---- GIVEN TEXT

Failed a Phishing Test? You're In Good Company

With high profile data breaches becoming the new normal, effective cybersecurity has never been more crucial. But at the same time, the training gap for cybersecurity professionals and other workers has widened, leaving businesses vulnerable to evolving attacks.

The strain this places on cybersecurity professionals is considerable. Simply put, they don’t know what they don’t know. And if cybersecurity staff are on the back foot, the situation is even more dire for other employees. For example, a Kaspersky Lab report found 90% of corporate data breaches in the cloud are the result of social engineering attacks.

There is no automated control for the human factor. And whether employees aren’t aware of cybersecurity threats, or had a momentary lapse of attention at the wrong moment, the end result is the same: a breach with significant financial and even legal repercussions.

When working with other businesses and institutions, CBIZ Risk & Advisory Services often conducts phishing tests. Our preparation for these tests is often the same sort of “casing” hackers would employ: studying the organization, learning names and titles, and watching regular correspondence to see what regular communication looks like.

--------
---- INFORMATION SHOWN

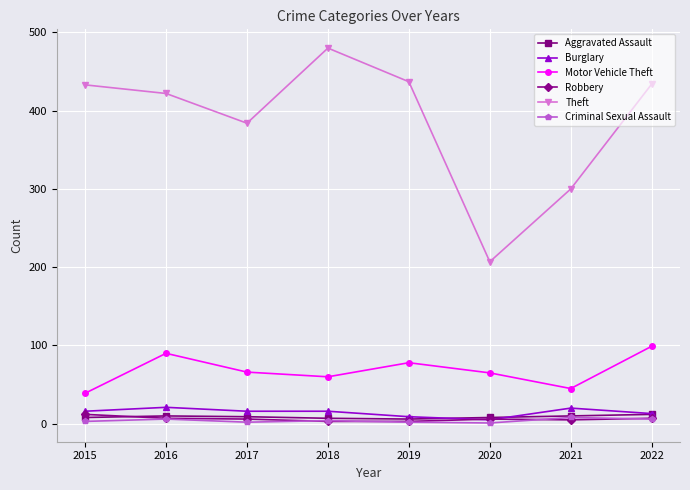

How many distinct data groups are displayed?

6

--------

> **BRIEF A**: In the phishing-test text, rewrite the stretch from "With high profile" through "to evolving attacks.", changing "crucial" to "essential".
> **BRIEF B**:
Answer these about the phishing-test text:
(i) What share of corporate data breaches in the cloud did the Kaspersky Lab report attribute to social engineering attacks?
(ii) What is there no automated control for?
(iii) Which firm often conducts phishing tests when working with other businesses and institutions?

> **ANSWER AREA A**:
With high profile data breaches becoming the new normal, effective cybersecurity has never been more essential. But at the same time, the training gap for cybersecurity professionals and other workers has widened, leaving businesses vulnerable to evolving attacks.

> **ANSWER AREA B**:
(i) 90%
(ii) The human factor
(iii) CBIZ Risk & Advisory Services